Oto co może się "przytrafić" pająkowi (oprócz śmierci, oczywiście) w trakcie wylinki.
Samica lividum straciła IV nogę z prawej strony. Cała została w wylince.
Wersja do druku
Oto co może się "przytrafić" pająkowi (oprócz śmierci, oczywiście) w trakcie wylinki.
Samica lividum straciła IV nogę z prawej strony. Cała została w wylince.
Samiec Acanthoscurria geniculata stracił zęby w wylince. Gdzieś tu na Forum opisałem jego "historię".
Czasem sie podwinie pod pająka i nie wyjdzie.Jak jedna noga stawia opór to reszta wychodzi normalnie a ta 1 sie urywa.Czasem tez jest to oznaka jakis zaburzen genetycznych.Mialem kiedys 4 p.ornaty.Do 6 wyl wszystko bylo ok.A potem zaczeły sie problemy z nogami.1 szt przechodzila wyl. normalnie a reszta tracila to 1 to 2nogi a nawet 4 przy 1 wyl.Do 9 wyl przezyla tylko ta co normalnie przechodzila wyl a reszta niestety odpadła.
Defomacja IV nogi z lewej strony.... to vagans na zdjęciu.
jeżeli chodzi o nogi to nie pamiętam żeby któryś z moich pajaczków stracił odnóże, ale za to vagans (samica) straciła kiedyś zęby, naszczęście po wylince było jużdobrze, wszystko wróciło do siebie.
Oto ta samica lividum.
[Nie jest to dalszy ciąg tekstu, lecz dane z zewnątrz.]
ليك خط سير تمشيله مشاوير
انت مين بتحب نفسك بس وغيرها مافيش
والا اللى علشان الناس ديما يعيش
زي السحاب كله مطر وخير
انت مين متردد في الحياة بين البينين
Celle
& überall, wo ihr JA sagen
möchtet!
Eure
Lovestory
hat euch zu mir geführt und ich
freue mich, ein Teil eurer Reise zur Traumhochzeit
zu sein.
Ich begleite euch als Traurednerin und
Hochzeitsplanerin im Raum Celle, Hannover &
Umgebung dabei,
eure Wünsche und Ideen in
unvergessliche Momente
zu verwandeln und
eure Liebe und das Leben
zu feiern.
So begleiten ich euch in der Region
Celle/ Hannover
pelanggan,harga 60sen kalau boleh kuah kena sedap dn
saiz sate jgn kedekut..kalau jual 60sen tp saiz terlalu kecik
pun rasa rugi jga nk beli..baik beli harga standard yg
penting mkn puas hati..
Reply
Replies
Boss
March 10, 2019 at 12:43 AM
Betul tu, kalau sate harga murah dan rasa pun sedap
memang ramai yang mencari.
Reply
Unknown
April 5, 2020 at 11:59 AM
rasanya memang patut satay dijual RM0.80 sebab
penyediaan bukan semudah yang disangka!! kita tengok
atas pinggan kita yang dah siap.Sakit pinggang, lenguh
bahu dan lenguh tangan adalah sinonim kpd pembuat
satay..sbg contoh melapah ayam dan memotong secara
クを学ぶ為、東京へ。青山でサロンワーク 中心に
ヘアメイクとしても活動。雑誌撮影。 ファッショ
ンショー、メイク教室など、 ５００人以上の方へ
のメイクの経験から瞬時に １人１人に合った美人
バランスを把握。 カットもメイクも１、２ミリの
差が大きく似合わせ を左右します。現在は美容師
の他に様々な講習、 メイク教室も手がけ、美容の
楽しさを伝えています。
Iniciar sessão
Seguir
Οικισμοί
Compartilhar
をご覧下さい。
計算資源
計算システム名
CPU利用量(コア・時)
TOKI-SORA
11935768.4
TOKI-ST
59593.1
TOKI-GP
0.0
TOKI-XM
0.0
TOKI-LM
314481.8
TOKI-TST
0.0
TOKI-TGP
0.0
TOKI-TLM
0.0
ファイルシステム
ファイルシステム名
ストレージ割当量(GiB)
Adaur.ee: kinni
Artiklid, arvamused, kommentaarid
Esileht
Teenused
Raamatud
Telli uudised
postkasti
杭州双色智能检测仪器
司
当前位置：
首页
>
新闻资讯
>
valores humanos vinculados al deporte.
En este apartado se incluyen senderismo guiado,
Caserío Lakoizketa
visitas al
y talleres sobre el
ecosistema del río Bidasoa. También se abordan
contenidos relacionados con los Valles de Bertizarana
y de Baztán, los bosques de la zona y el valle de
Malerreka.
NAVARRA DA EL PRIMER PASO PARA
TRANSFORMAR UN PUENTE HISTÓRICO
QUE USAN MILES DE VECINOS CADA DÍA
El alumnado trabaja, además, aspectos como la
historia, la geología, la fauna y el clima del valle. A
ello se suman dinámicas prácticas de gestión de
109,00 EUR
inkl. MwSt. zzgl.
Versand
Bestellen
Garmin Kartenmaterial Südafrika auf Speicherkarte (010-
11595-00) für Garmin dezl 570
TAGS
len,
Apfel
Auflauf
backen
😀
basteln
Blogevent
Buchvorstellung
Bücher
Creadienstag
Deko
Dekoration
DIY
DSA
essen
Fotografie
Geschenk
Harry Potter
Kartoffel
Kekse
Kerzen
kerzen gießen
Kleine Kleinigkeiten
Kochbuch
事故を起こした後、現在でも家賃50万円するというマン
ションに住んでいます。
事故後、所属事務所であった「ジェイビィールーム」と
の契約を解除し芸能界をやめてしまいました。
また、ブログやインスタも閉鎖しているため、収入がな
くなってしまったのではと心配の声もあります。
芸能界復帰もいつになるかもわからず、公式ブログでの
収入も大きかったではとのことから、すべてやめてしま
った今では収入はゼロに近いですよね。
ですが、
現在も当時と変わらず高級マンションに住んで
Widać miejsce po urwanej nodze i mały "krwotok".
chyba limfotok :P
No przecież jest napisane w " " :) ale cóż, Chrzanu dla Ciebie to napiszę: limfotok :P
a dziękuję dziękuję :P
nie zauwazyłem " :D
To ja sie tez dorzuce - czasami (ale bardzo rzadko) przytrafia sie jakiemus z moich pajakow deformacja odnozy. W zalaczniku Cyclosternum schmardae dzien po 5 wylince. Dwa tygodnie pozniej padl.